**Activity**.
Only the lines holding "time" are wanted. Copy every one from the records below.

+++

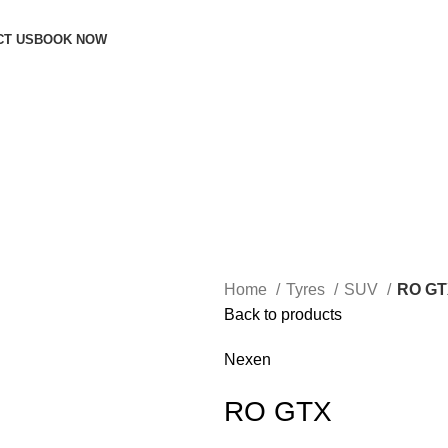
CT US
BOOK NOW
Home
Tyres
SUV
RO GT
Back to products
Nexen
RO GTX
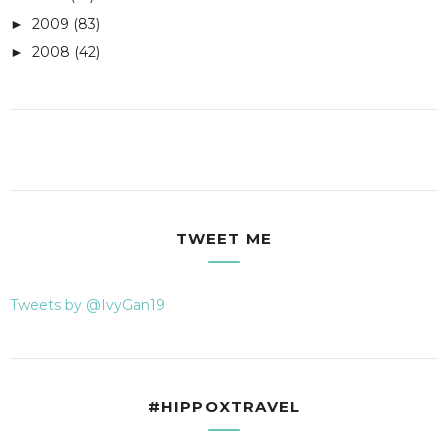
2009
(83)
►
2008
(42)
►
TWEET ME
Tweets by @IvyGan19
#HIPPOXTRAVEL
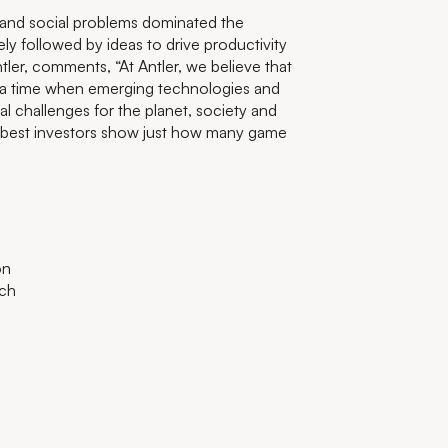
 and social problems dominated the
 followed by ideas to drive productivity
tler, comments, “At Antler, we believe that
t a time when emerging technologies and
l challenges for the planet, society and
 best investors show just how many game
on
ech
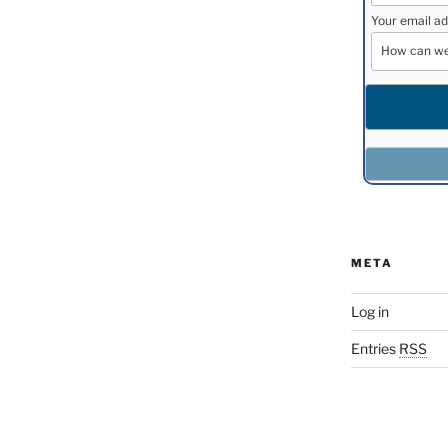
Your email ad
META
Log in
Entries
RSS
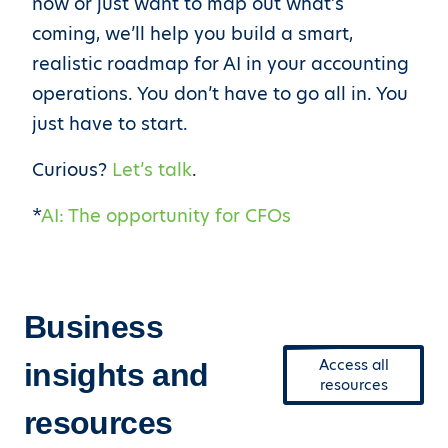
now or just want to map out what’s
coming, we’ll help you build a smart,
realistic roadmap for AI in your accounting
operations. You don’t have to go all in. You
just have to start.
Curious?
Let’s talk
.
*
AI: The opportunity for CFOs
Business
Access all
insights and
resources
resources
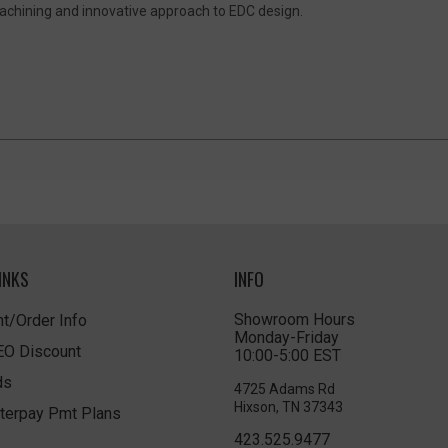
achining and innovative approach to EDC design.
INKS
INFO
Showroom Hours
t/Order Info
Monday-Friday
LEO Discount
10:00-5:00 EST
ds
4725 Adams Rd
Hixson, TN 37343
terpay Pmt Plans
423.525.9477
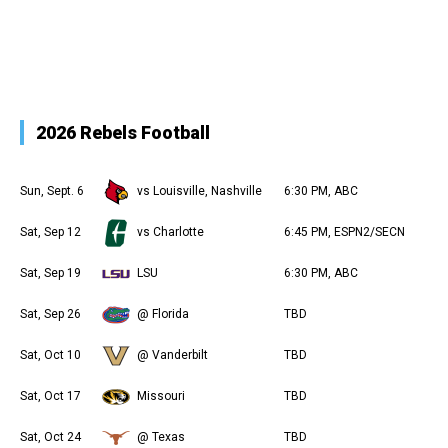
2026 Rebels Football
Sun, Sept. 6
vs Louisville, Nashville
6:30 PM, ABC
Sat, Sep 12
vs Charlotte
6:45 PM, ESPN2/SECN
Sat, Sep 19
LSU
6:30 PM, ABC
Sat, Sep 26
@ Florida
TBD
Sat, Oct 10
@ Vanderbilt
TBD
Sat, Oct 17
Missouri
TBD
Sat, Oct 24
@ Texas
TBD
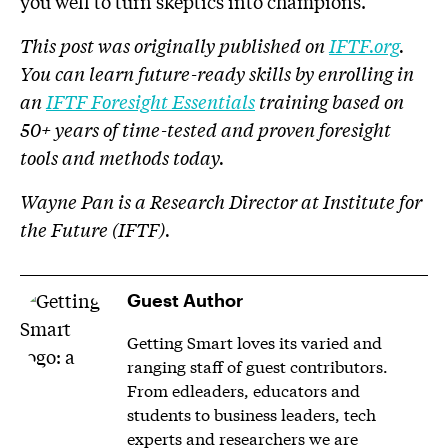
you well to turn skeptics into champions.
This post was originally published on
IFTF.org
.
You can learn future-ready skills by enrolling in
an
IFTF Foresight Essentials
training based on
50+ years of time-tested and proven foresight
tools and methods today.
Wayne Pan is a Research Director at Institute for
the Future (IFTF).
Guest Author
Getting Smart loves its varied and
ranging staff of guest contributors.
From edleaders, educators and
students to business leaders, tech
experts and researchers we are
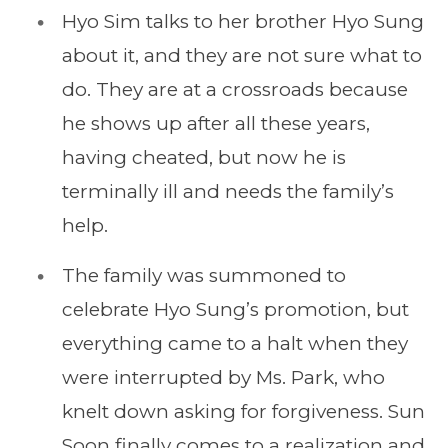
Hyo Sim talks to her brother Hyo Sung
about it, and they are not sure what to
do. They are at a crossroads because
he shows up after all these years,
having cheated, but now he is
terminally ill and needs the family’s
help.
The family was summoned to
celebrate Hyo Sung’s promotion, but
everything came to a halt when they
were interrupted by Ms. Park, who
knelt down asking for forgiveness. Sun
Soon finally comes to a realization and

+++

**Solution**.
t a time when emerging technologies and
50+ years of time-tested and proven foresight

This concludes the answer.